Early detection of bacterial infection and timely treatment are crucial in the management of ACLF. Therefore, it is important to identify a new biomarker or to develop a model to improve diagnostic efficiency.
This retrospective study aimed to develop a novel scoring system containing common biomarkers for the identification of bacterial infection in ACLF.
This was a retrospective study. Procalcitonin (PCT), white blood cells (WBC), proportion of neutrophils (N%), and C-reactive protein (CRP) were examined. Logistic regression was used to select variables for the scoring models and receiver operating characteristic curve (ROC) analysis was used to evaluate the diagnostic value of different indices.
This study included 386 patients with ACLF, 169 (43.78%) of whom had bacterial infection on admission. The area under the ROC (AUROC) of PCT, CRP, WBC and N% for the diagnosis of bacterial infection ranged from 0.637 to 0.692, with no significant difference between them. Logistic regression showed that only N%, PCT, and CRP could independently predict infection. A novel scoring system (infection score) comprised of N%, PCT and CRP was developed. The AUROC of the infection score was 0.740, which was significantly higher than that for the other four indices (infection score vs N%, PCT, CRP, and WBC, P = 0.0056, 0.0001, 0.0483 and 0.0008, respectively). The best cutoff point for the infection score was 4 points, with a sensitivity of 78.05%, a specificity of 55.29%, a positive predictive value of 57.91% and a negative predictive value of 76.16%.

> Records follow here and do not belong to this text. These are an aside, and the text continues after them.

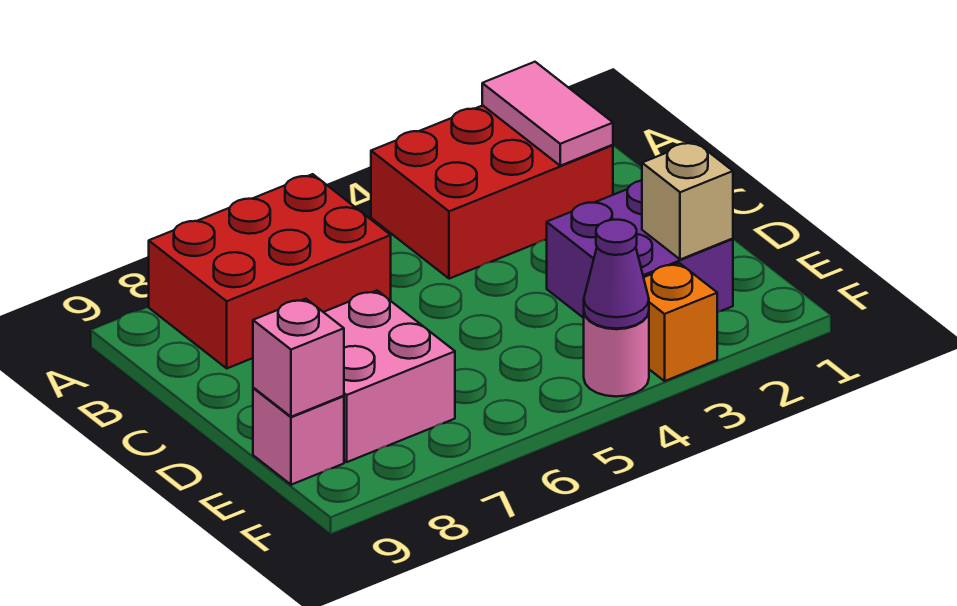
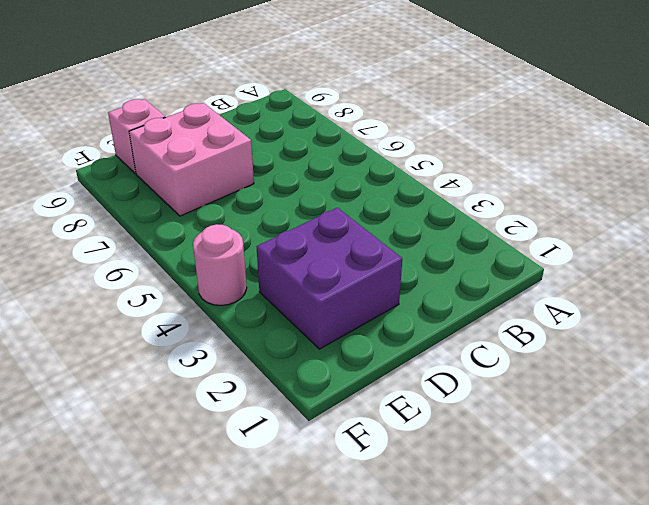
none -> red 2x3 brick [371,105,613,279]
none -> red 2x3 brick [149,174,391,368]

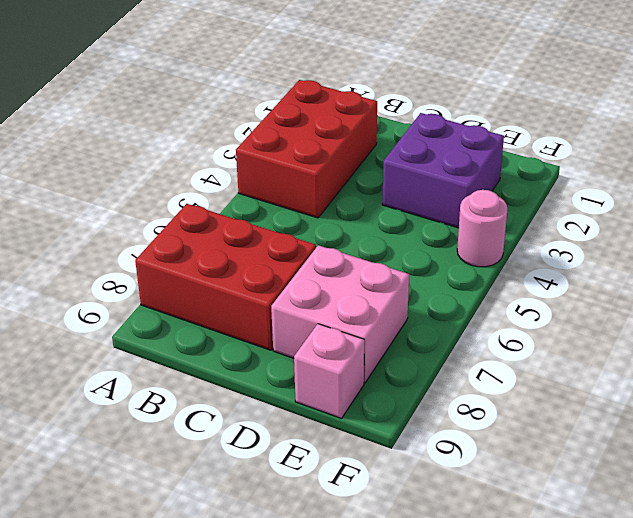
red 2x3 brick [135,204,316,350] -> red 2x3 brick turned to [149,174,391,368]
none -> orange 1x1 brick [644,263,717,381]
none -> pink 1x2 tile [482,62,613,166]

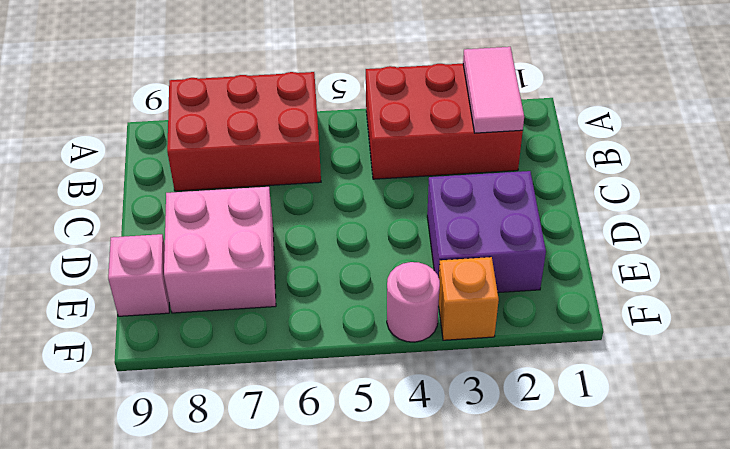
none -> tan 1x1 brick [642,141,733,260]
none -> pink 1x1 brick [253,299,344,417]

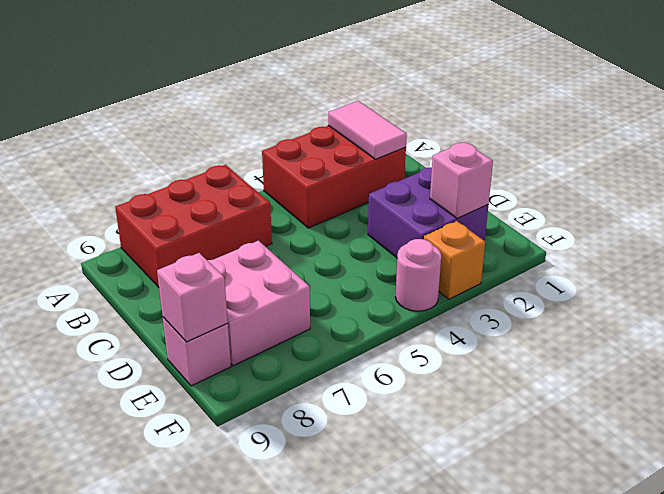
pink 1x1 brick [430,142,493,219] -> tan 1x1 brick [642,141,733,260]
none -> purple 1x1 cone [584,220,649,329]

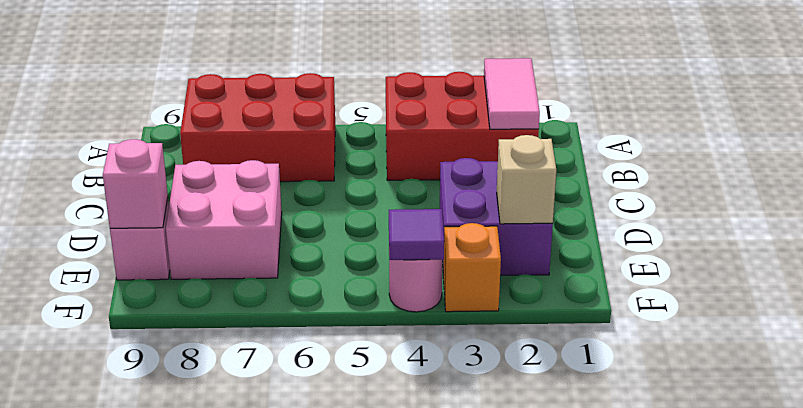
purple 1x1 tile [389,209,444,260] -> purple 1x1 cone [584,220,649,329]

The common indicators of infection, including WBC, N%, CRP, and PCT, did not perform well in ACLF as all the AUROCs were less than 0.7 and no differences were found between these indicators. A novel scoring system comprised of N%, PCT and CRP demonstrated higher accuracy for bacterial infection in ACLF than the indicators used alone.
Further validation of this scoring system is required in prospective studies.